#### [Çözülecek Problemler]
(1) Kayıtların en başından "locality: Vallee de Cordova" ifadesinin geçtiği satıra kadar, o satır da dahil olmak üzere her şeyi hiçbir değişiklik yapmadan yeniden yazınız.
(2) Rusya'daki Ulusal Birlik Günü'nü anlatan metni, son cümlesinden sonra gelecek şekilde sürdürünüz.

#### [Verilen Metin]
+ + +
Önceki yazılarımda, bugün dünyamızda olup bitenleri daha iyi anlamak için unutulmaz tarihleri kullanmanın bir aracı olarak zaman zaman takvime atıfta bulunmuştum.
Bilindiği gibi, tarih unutulmaz, hatta bazen yeniden hatırlanır ve öyle ya da böyle siyaseti etkiler.
Rusya'da Sovyetler Birliği'nin dağılmasından bu yana her yıl 4 Kasım'da Ulusal Birlik Günü kutlanır.
Ancak bu bayram, asıl amacı olan Rus halkının birliğini güçlendirmenin yanı sıra, Rusya-Polonya ilişkileri konusunun Ruslar nezdindeki canlılık seviyesinin yükselmesine de neden olur.
+ + +
#### [Alıştırma Kayıtları]

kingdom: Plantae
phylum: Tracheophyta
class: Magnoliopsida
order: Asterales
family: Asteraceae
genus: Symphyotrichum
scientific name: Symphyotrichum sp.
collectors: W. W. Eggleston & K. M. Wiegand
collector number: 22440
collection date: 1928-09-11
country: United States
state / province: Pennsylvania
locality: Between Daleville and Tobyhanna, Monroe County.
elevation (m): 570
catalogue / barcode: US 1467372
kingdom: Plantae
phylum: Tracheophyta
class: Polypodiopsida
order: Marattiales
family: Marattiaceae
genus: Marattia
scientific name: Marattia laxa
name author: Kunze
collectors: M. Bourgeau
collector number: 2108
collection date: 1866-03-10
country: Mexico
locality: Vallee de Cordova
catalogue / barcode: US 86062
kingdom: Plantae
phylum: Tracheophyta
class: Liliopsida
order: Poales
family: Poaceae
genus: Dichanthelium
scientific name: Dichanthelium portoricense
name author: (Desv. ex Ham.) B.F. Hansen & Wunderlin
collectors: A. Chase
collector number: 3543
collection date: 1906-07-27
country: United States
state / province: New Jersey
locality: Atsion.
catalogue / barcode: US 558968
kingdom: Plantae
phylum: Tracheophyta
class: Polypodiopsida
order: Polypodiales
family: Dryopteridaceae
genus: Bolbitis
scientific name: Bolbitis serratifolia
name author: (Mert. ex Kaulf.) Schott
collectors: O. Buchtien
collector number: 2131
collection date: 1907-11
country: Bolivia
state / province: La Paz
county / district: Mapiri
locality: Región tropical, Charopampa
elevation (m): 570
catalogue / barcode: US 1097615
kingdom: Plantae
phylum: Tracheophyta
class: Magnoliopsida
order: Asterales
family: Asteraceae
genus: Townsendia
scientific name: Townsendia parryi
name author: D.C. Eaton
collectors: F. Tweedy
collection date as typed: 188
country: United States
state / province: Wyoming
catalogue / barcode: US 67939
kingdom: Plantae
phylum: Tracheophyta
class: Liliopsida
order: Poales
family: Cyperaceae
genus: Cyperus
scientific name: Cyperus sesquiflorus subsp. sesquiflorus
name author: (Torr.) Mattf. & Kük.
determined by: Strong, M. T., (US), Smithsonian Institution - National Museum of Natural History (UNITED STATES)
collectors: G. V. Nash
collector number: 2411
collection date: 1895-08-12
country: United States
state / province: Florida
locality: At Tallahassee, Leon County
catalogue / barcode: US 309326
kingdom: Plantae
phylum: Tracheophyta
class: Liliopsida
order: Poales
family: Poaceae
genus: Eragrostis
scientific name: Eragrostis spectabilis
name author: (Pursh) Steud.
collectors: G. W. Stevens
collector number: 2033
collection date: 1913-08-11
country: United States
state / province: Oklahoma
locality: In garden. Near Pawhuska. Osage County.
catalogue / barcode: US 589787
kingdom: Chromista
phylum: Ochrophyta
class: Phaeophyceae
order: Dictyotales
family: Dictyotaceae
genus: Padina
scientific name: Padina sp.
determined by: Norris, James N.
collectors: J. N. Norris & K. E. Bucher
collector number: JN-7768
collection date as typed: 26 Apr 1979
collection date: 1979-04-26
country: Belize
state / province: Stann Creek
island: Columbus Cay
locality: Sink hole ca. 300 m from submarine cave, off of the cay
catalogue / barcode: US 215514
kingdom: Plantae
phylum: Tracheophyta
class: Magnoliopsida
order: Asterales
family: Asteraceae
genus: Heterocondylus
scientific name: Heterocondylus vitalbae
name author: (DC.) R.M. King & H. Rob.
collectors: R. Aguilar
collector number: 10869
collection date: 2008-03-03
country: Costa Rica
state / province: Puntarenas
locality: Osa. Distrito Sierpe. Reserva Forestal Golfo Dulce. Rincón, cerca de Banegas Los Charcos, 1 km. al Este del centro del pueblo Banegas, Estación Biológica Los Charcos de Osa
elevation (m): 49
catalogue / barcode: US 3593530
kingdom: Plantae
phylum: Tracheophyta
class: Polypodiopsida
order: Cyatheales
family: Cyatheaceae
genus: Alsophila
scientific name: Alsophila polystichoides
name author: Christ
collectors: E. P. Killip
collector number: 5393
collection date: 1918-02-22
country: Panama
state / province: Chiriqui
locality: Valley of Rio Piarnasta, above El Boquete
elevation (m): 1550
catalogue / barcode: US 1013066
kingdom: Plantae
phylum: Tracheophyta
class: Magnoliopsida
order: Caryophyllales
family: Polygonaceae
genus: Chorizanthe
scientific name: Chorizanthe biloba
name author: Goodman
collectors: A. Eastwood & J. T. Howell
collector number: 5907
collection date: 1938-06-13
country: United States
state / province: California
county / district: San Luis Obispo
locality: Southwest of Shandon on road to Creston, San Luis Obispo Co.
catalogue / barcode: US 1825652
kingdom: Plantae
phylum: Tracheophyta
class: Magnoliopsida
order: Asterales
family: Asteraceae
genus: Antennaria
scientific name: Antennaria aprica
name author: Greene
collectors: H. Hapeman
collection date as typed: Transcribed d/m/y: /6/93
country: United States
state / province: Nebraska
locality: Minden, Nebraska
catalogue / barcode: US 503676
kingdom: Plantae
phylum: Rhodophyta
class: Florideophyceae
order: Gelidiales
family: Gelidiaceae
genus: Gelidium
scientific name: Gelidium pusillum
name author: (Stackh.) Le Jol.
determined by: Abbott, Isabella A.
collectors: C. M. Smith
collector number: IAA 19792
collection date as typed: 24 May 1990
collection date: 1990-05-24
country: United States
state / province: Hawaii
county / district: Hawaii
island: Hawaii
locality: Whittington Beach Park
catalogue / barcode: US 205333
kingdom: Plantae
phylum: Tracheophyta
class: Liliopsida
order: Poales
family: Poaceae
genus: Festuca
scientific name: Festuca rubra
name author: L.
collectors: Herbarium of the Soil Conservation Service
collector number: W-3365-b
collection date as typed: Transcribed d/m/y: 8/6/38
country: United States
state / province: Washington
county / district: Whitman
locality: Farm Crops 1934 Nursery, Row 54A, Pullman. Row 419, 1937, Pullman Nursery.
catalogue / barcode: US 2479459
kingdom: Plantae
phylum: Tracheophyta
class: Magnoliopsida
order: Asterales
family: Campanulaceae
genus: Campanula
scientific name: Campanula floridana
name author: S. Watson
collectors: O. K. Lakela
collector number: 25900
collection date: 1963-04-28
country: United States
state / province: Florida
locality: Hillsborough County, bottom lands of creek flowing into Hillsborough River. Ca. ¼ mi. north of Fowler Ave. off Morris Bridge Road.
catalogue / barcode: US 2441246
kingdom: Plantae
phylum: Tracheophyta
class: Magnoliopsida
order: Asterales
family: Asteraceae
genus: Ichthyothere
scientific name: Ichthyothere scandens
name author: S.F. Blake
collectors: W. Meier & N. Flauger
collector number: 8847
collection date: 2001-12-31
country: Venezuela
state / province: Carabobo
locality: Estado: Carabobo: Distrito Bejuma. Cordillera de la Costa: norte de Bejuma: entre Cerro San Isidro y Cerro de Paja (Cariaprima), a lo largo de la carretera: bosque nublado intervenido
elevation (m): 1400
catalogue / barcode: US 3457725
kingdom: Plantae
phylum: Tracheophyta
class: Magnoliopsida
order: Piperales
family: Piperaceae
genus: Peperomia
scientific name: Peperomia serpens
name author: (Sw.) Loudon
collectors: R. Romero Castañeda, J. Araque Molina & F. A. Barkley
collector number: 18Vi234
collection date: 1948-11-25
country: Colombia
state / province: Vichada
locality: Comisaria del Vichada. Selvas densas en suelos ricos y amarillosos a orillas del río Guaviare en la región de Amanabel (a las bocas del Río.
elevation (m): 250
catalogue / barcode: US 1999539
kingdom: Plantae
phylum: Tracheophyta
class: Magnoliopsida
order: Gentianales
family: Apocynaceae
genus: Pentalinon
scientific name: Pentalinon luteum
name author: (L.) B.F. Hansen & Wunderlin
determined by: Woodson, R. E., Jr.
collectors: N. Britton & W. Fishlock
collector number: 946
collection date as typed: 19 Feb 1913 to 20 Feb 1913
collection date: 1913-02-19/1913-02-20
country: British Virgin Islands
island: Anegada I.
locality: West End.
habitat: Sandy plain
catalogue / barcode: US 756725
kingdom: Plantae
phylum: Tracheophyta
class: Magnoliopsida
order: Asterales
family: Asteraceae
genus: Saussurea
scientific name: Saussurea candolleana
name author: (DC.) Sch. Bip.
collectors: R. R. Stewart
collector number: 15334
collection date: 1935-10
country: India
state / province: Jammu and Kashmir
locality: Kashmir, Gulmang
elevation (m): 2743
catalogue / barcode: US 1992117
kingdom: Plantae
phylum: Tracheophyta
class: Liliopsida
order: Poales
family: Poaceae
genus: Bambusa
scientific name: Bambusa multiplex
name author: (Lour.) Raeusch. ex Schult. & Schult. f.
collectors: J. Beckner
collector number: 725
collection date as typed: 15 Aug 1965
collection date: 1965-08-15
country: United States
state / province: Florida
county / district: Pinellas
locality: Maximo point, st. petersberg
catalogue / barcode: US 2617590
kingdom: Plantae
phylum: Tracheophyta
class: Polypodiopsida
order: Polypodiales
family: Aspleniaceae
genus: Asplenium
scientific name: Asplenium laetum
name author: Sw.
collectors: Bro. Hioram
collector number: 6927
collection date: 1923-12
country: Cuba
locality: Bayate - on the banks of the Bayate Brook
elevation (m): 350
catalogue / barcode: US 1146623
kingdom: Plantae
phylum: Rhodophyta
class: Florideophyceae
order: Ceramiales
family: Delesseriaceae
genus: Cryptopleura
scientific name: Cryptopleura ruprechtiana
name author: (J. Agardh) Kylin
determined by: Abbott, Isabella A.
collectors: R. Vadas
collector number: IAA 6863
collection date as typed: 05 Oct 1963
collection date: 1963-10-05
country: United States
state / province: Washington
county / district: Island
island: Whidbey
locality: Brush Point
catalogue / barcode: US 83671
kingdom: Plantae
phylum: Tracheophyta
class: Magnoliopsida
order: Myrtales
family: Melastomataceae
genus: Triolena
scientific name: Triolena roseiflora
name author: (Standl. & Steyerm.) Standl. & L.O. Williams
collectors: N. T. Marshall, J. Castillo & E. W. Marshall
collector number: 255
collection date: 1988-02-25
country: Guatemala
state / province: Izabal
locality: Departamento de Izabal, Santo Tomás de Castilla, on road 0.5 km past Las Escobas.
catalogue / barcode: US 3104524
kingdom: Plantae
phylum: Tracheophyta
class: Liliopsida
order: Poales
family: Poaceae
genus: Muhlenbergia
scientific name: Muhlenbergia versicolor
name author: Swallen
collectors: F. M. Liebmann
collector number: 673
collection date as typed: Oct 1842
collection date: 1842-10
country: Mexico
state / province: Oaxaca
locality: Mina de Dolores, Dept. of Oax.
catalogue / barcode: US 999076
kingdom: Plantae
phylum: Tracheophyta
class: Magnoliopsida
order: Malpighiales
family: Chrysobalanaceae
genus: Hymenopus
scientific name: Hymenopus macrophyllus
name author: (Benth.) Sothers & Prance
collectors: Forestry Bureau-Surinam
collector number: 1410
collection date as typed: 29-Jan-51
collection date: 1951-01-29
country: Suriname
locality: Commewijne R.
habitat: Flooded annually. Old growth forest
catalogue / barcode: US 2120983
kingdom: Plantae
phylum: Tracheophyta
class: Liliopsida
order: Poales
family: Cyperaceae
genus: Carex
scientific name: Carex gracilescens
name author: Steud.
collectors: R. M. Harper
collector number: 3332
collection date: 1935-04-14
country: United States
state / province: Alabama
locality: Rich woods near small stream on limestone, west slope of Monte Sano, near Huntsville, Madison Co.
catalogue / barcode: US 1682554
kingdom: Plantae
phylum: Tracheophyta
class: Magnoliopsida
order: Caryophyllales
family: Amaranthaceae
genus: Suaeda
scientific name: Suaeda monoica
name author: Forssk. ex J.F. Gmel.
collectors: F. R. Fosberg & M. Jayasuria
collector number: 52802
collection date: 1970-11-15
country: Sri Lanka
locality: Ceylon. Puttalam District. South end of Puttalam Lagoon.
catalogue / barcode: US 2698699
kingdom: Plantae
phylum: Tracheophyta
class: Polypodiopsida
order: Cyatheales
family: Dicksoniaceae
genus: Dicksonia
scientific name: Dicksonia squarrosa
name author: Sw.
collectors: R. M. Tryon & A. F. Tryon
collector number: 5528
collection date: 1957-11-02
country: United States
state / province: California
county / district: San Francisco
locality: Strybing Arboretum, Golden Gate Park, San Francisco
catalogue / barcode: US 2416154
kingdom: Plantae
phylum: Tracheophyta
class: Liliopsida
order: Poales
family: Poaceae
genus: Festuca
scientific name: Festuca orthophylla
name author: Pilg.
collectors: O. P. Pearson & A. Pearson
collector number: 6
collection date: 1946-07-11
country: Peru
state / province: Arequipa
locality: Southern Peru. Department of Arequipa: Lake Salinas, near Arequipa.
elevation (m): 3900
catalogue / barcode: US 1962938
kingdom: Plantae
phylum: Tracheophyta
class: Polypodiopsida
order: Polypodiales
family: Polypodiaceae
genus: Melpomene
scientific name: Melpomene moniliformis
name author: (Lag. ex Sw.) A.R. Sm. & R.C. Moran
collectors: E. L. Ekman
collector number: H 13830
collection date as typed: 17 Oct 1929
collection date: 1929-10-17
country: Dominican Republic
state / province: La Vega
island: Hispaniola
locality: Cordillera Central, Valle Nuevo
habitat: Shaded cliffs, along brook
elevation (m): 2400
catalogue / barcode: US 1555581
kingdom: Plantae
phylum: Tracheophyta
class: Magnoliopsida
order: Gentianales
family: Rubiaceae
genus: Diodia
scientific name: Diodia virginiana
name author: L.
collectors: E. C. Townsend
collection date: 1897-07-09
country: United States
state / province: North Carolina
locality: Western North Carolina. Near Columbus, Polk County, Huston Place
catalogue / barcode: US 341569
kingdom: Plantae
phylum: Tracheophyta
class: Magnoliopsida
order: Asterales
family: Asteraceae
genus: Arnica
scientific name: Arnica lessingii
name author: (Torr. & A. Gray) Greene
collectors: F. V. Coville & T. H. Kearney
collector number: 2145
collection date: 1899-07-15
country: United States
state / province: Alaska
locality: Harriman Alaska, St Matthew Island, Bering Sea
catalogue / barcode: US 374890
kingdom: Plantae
+ + +
#### [Görevlerin Cevapları]
(1)
kingdom: Plantae
phylum: Tracheophyta
class: Magnoliopsida
order: Asterales
family: Asteraceae
genus: Symphyotrichum
scientific name: Symphyotrichum sp.
collectors: W. W. Eggleston & K. M. Wiegand
collector number: 22440
collection date: 1928-09-11
country: United States
state / province: Pennsylvania
locality: Between Daleville and Tobyhanna, Monroe County.
elevation (m): 570
catalogue / barcode: US 1467372
kingdom: Plantae
phylum: Tracheophyta
class: Polypodiopsida
order: Marattiales
family: Marattiaceae
genus: Marattia
scientific name: Marattia laxa
name author: Kunze
collectors: M. Bourgeau
collector number: 2108
collection date: 1866-03-10
country: Mexico
locality: Vallee de Cordova

(2)
Zira vatandaşlardan birinin, Kuzma Minin ile Prens Dmitri Pojarski liderliğindeki Rus halk direnişinin "Boyarlar" (büyük feodal beyler) arasındaki iç savaş koşullarında Kremlin'e yerleşen Polonya-Litvanya ordusuna karşı ayaklanmasının ve Moskova'dan sürmesinin 410'uncu yıldönümü de yine bu aya denk geliyor.
Bir zamanlar müdahaleci Polonya askeri müfrezelerinin ana oluşumunun Moskova'nın merkezindeki Neglinnaya Nehri yakınında konuşlandığını hayal etmek benim için şimdi zor.
Nehir bugün bir yeraltı nehri ve şu an çalıştığım Şarkiyat Araştırmaları Enstitüsü binasının altından geçiyor.
1818'de (bu arada enstitümüz de bu yılda kuruldu) dikilen ve 1612'deki direnişin iki kahraman liderine ait muhteşem anıt da çok yakında bulunuyor.
1909'da açılışı yapılan ve ilk Rus matbu kitabının yayıncısına ait başka bir dikkate değer ve yakın anıtı da fark etmemek mümkün değil.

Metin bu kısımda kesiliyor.